Entries provided
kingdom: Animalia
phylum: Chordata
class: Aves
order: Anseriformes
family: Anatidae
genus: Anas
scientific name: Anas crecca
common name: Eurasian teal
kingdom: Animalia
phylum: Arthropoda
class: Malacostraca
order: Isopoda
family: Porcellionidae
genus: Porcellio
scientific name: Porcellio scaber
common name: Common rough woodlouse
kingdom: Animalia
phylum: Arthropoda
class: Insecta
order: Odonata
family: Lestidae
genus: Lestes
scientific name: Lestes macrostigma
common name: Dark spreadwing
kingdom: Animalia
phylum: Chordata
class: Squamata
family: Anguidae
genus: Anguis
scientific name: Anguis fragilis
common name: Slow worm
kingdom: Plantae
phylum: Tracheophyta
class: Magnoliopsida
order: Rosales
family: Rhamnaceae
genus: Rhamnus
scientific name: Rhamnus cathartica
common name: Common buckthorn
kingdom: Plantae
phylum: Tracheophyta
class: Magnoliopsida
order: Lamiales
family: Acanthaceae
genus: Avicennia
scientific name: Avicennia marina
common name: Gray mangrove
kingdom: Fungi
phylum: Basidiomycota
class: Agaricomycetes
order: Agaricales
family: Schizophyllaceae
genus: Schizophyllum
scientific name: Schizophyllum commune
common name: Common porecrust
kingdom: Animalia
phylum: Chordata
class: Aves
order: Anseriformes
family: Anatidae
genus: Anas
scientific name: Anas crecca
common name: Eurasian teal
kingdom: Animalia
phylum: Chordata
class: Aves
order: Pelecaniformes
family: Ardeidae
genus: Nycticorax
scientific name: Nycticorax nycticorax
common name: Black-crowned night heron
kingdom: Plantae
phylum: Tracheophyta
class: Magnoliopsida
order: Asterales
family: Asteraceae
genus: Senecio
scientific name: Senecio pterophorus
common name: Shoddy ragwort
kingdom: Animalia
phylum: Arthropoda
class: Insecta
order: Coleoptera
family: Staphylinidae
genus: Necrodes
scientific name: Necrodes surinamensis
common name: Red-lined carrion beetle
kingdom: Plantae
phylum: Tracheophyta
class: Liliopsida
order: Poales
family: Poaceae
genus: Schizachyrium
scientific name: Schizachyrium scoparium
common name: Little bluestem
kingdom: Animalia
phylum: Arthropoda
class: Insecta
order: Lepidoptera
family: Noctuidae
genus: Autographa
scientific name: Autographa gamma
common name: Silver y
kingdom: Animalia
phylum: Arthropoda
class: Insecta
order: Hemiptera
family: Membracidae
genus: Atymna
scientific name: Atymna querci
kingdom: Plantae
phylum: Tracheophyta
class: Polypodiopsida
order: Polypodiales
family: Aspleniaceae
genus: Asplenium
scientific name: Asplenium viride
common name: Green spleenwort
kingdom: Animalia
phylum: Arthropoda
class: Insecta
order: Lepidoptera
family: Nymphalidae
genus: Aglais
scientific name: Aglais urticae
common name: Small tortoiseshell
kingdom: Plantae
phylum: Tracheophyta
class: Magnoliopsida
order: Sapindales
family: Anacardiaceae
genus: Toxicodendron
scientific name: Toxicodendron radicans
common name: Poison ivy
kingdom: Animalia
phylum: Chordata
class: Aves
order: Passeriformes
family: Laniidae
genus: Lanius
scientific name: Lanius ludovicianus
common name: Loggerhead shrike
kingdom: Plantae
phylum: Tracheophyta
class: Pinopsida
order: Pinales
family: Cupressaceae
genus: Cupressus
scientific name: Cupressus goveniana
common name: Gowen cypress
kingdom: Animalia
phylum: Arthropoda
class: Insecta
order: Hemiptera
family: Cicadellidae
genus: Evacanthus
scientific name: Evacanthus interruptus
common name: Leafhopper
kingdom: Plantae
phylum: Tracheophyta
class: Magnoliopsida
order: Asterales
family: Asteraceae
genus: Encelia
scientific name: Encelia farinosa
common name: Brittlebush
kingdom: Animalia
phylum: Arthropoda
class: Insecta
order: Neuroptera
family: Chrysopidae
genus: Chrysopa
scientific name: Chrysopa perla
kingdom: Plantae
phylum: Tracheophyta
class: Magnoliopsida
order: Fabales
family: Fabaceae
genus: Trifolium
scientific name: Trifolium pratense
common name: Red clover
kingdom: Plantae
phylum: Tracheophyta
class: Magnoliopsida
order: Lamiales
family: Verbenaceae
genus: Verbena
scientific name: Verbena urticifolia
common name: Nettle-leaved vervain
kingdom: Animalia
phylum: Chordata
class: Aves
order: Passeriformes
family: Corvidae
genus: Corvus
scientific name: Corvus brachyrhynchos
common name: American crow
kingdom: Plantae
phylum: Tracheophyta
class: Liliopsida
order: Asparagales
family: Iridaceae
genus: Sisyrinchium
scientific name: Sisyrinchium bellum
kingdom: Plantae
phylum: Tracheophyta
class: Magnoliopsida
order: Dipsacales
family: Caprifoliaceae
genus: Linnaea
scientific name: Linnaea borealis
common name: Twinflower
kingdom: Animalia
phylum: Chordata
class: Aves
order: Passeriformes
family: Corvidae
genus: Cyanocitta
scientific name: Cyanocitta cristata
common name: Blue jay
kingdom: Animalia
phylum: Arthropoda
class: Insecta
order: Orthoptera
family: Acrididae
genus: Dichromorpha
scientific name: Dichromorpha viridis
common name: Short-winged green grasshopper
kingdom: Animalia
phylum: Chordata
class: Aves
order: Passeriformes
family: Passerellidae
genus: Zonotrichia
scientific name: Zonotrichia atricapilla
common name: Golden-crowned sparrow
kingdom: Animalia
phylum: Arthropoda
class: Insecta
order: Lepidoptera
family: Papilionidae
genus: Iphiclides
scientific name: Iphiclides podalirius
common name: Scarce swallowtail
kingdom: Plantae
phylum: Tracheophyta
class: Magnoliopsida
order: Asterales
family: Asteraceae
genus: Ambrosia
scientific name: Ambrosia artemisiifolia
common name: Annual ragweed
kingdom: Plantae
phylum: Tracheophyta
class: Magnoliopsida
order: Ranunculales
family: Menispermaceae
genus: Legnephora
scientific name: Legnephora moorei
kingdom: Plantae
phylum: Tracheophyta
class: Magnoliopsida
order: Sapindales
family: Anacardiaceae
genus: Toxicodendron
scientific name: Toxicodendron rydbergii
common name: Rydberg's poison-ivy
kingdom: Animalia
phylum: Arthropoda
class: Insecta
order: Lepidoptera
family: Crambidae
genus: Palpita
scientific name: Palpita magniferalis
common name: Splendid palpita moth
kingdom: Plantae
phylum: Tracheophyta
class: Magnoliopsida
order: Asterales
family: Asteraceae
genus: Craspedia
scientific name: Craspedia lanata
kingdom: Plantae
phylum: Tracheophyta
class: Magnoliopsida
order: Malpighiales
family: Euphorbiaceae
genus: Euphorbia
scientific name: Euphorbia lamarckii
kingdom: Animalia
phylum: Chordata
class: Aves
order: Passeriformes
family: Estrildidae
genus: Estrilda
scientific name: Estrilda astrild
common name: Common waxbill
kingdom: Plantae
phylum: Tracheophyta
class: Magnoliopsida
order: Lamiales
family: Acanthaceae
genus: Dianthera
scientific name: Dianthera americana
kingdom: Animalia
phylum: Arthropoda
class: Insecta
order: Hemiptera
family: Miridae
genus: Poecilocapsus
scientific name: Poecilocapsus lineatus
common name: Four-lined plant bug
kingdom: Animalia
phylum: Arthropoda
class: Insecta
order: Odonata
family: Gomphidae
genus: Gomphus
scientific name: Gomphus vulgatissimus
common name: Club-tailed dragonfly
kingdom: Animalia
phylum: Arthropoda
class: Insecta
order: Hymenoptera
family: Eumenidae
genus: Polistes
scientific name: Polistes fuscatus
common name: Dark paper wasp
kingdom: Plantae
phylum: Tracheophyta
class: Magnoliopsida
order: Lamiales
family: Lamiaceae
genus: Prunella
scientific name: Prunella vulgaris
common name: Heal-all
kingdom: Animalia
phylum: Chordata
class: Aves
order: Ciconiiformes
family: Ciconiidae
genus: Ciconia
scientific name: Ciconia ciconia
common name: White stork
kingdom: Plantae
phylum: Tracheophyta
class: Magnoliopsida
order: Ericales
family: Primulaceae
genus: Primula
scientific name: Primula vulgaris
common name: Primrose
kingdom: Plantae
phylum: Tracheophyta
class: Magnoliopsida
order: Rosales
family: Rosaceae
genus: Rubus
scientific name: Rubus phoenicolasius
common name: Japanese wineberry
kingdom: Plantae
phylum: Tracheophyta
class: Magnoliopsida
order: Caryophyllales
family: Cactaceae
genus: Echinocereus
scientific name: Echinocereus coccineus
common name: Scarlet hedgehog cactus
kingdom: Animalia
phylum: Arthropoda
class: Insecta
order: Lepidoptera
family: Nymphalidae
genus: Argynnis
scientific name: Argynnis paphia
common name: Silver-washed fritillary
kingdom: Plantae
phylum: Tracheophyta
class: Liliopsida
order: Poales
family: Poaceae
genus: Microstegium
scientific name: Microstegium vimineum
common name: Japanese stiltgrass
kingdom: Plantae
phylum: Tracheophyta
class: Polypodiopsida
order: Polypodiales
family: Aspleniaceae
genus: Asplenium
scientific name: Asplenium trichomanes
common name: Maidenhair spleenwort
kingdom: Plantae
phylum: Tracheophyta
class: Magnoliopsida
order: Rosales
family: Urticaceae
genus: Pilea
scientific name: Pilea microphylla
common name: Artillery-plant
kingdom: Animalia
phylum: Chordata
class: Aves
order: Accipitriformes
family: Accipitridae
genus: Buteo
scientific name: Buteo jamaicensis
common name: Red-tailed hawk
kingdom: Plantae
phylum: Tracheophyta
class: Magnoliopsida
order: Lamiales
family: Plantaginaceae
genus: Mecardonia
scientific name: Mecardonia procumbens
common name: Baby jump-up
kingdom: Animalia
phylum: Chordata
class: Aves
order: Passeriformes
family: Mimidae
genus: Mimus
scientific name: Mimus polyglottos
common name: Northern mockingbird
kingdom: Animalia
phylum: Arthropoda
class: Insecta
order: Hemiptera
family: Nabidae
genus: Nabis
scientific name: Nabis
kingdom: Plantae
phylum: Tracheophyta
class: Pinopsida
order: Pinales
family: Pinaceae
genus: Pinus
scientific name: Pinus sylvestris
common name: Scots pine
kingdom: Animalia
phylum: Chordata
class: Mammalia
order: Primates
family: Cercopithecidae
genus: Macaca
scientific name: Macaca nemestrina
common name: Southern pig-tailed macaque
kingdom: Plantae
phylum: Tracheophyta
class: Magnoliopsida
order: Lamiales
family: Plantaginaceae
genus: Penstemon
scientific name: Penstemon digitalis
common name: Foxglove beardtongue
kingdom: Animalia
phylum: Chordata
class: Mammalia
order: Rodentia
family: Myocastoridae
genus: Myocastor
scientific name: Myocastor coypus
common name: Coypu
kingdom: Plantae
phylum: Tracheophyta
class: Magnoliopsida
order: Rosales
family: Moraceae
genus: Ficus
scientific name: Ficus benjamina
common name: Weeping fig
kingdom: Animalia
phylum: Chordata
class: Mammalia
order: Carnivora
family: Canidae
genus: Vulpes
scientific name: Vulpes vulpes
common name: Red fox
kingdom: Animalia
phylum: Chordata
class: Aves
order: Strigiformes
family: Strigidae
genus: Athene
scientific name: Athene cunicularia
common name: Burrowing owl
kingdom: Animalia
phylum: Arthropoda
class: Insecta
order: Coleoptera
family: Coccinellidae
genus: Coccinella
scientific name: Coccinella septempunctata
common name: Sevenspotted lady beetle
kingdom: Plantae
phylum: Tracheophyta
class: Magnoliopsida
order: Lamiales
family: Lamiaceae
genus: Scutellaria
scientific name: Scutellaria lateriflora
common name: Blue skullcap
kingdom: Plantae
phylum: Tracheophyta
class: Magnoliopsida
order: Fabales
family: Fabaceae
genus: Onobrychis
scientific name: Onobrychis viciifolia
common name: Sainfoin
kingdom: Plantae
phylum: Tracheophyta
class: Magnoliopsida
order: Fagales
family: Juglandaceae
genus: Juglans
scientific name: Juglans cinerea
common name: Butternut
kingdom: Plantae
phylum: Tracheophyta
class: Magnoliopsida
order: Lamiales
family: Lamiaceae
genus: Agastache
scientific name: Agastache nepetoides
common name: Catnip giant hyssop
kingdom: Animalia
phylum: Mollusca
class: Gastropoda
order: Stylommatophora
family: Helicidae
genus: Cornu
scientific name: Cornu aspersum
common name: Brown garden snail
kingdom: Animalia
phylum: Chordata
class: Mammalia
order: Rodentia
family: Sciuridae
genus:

What the exercise asks
Copy the records line for line, exactly as they stand, from the first line through the line containing "common name: Slow worm", with that line included.

Solution to this task
kingdom: Animalia
phylum: Chordata
class: Aves
order: Anseriformes
family: Anatidae
genus: Anas
scientific name: Anas crecca
common name: Eurasian teal
kingdom: Animalia
phylum: Arthropoda
class: Malacostraca
order: Isopoda
family: Porcellionidae
genus: Porcellio
scientific name: Porcellio scaber
common name: Common rough woodlouse
kingdom: Animalia
phylum: Arthropoda
class: Insecta
order: Odonata
family: Lestidae
genus: Lestes
scientific name: Lestes macrostigma
common name: Dark spreadwing
kingdom: Animalia
phylum: Chordata
class: Squamata
family: Anguidae
genus: Anguis
scientific name: Anguis fragilis
common name: Slow worm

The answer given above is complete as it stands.